1 I shall use the expression ‘apparently incongruous’ for what is seen as incongruous, although it is not as appropriate as I would wish.

2 I think it is likely that there are alternative, but fundamentally equivalent, accounts of incongruity, say in terms of conflicting concepts under which an instance is being subsumed, or simply in terms of an instance's being subsumed under a concept under which it does not fall. My remarks on incongruous subsumption are not intended to give a complete, non-circular definition of ‘incongruous’.

3 See footnote 1.

4 Taylor points out that it must really be the action or passion itself that is wanted, not an end-product of it, unless this is also an action or passion. Thus, if I write a philosophical paper wanting to do so for its own sake, I may want either (i) ‘my writing this paper’, or (ii) ‘there being a paper on this topic written by me’, and only in the first case will I necessarily enjoy writing it. Obviously I can write a paper I want to write for its own sake without particularly enjoying what I do, but in that case I will want (ii) as distinct from (i).

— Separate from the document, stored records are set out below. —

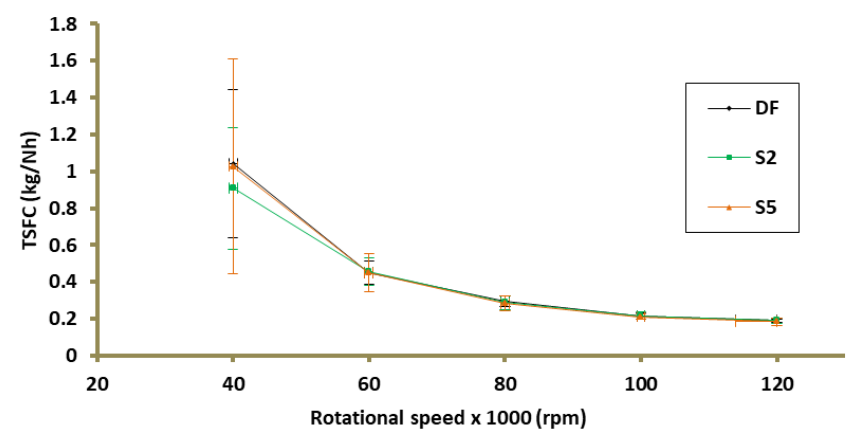
Figure 5. Thrust-specific fuel consumptions as a function of rotational speed.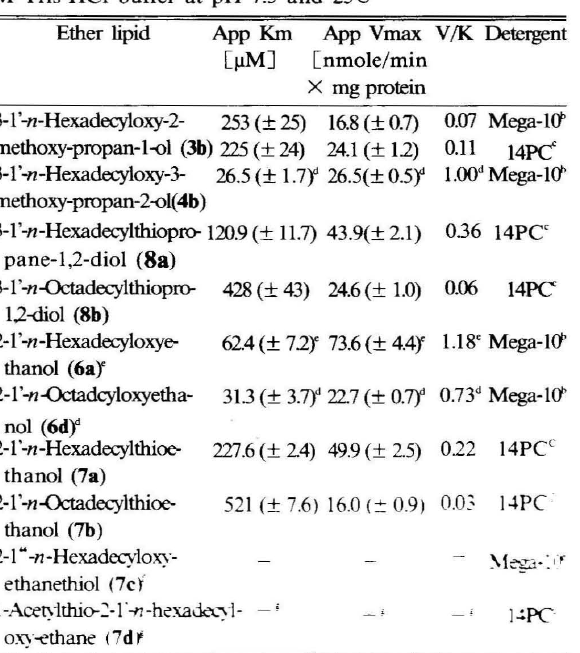
Table 2. Kinetic parameters of glycetyl-ether monooxygenase with miscelaneous ether and thioether lipid substrates in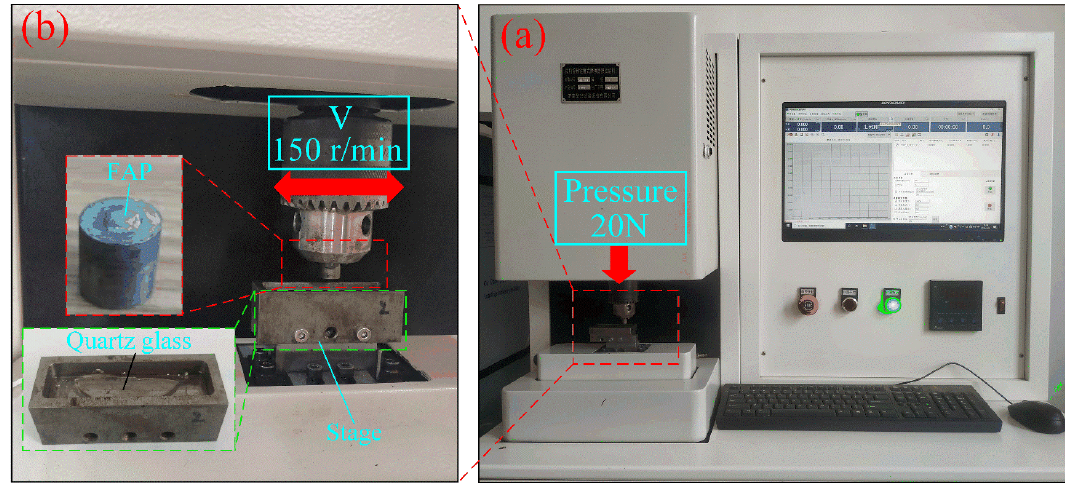
Figure 4. MWF-500 equipment and local amplification: ( a ) equipment working position; ( b ) test equipment.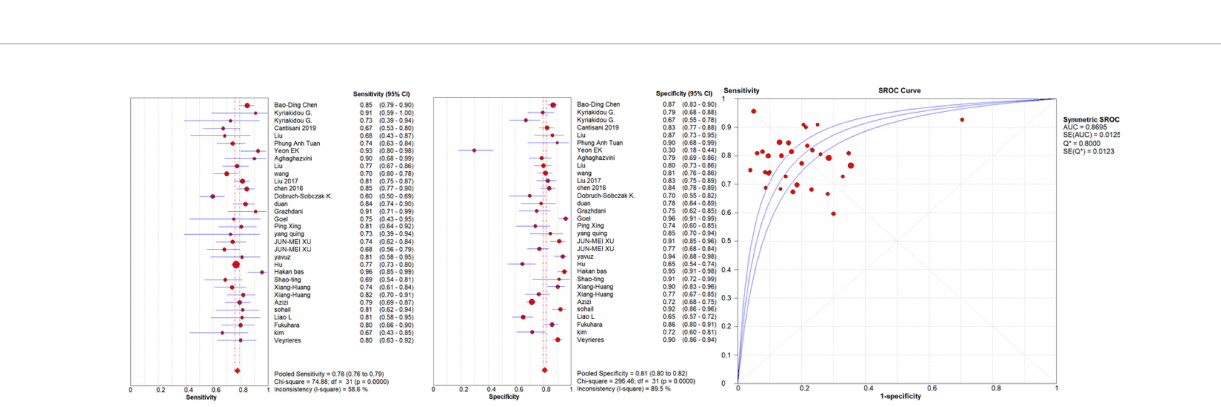
FIGURE 2 | Sensitivity and speci fi city forest plots and SROC curve for the semiquantitative USE. The circle size represents the nodule population of the selected articles; the line represents the con fi dence interval of the selected articles.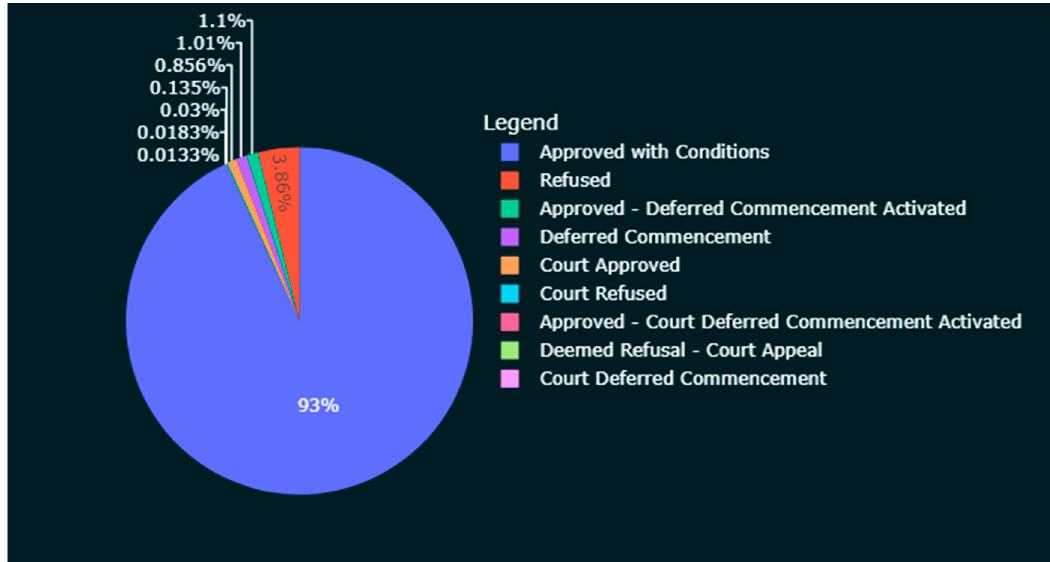
Figure 40. Average and median assessment time for all determined DAs by month (2004–2022).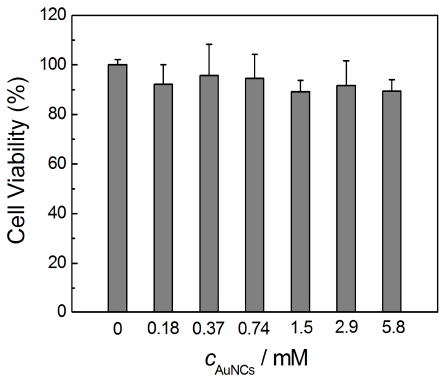
Figure 6. The viabilities of HeLa cells after incubated with different dosages of AuNCs in vitro for 24 h. All the data were collected by conducting three parallel experiments.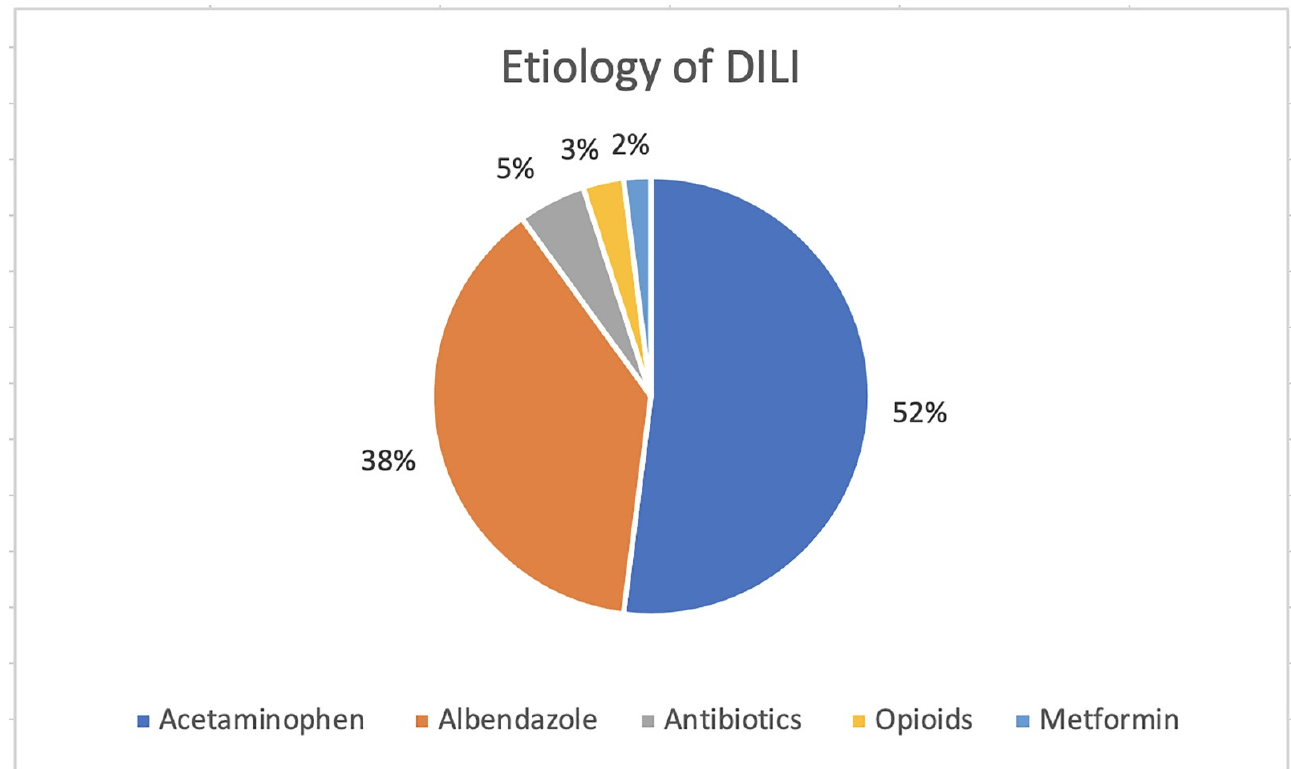
Figure 1. Etiology of DILI.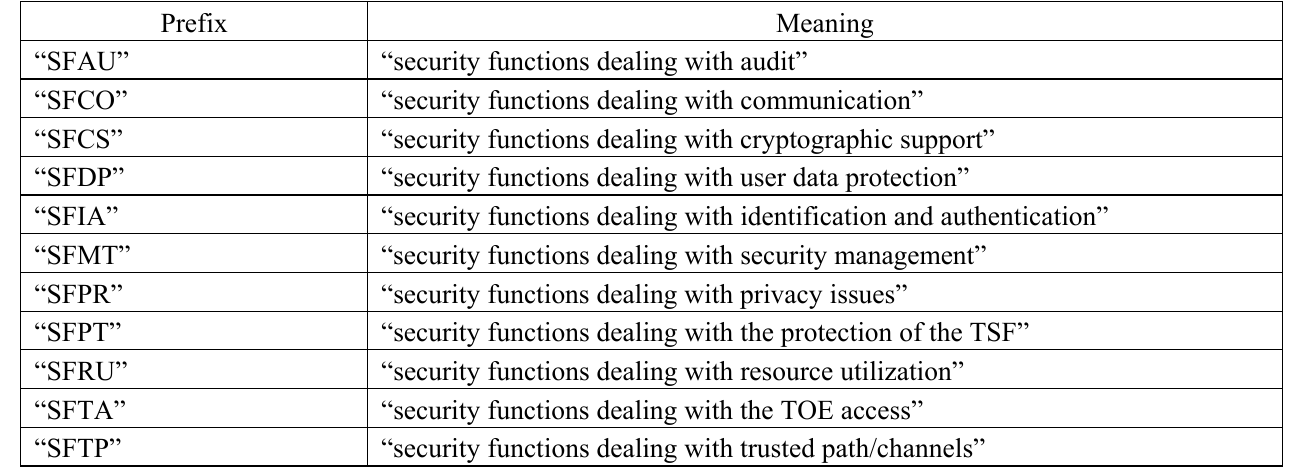
Table 7. Family field related to the security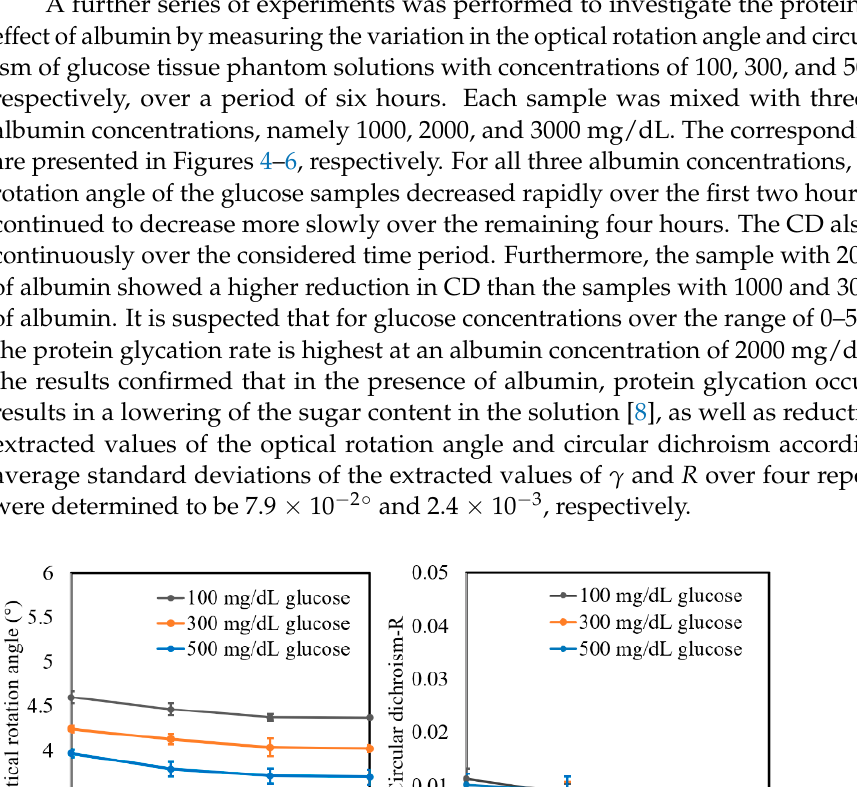
Figure 4. Experimental results for variation in: ( a ) γ and ( b ) R of glucose tissue phantom solutions mixed with 1000 mg/dL of albumin over time interval of 6 h.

5 But it needn't be only because.

6 I think it may be possible to define some other concepts in the same family as amusement in a similar way—I am thinking of some particular species of amusement. What is it to find something ludicrous or farcical or comic or witty, for example? Sometimes a definition can be obtained by narrowing the genus, enjoyment: e.g. finding something hilarious or mirthful is a species of more intense enjoyment, or perhaps of enjoyment the expression of which is typically uninhibited. Sometimes the formal object under the genus enjoyment can be restricted: to find something comic is not just to find it incongruous but to find it obviously and unsubtly so. In the case of finding something witty either procedure seems available: it is not just enjoyment but intellectual enjoyment, enjoyment requiring some exercise of the intellect. Again, if something is found to be witty it is found to be subtly incongruous. In this case the two methods of definition are equivalent.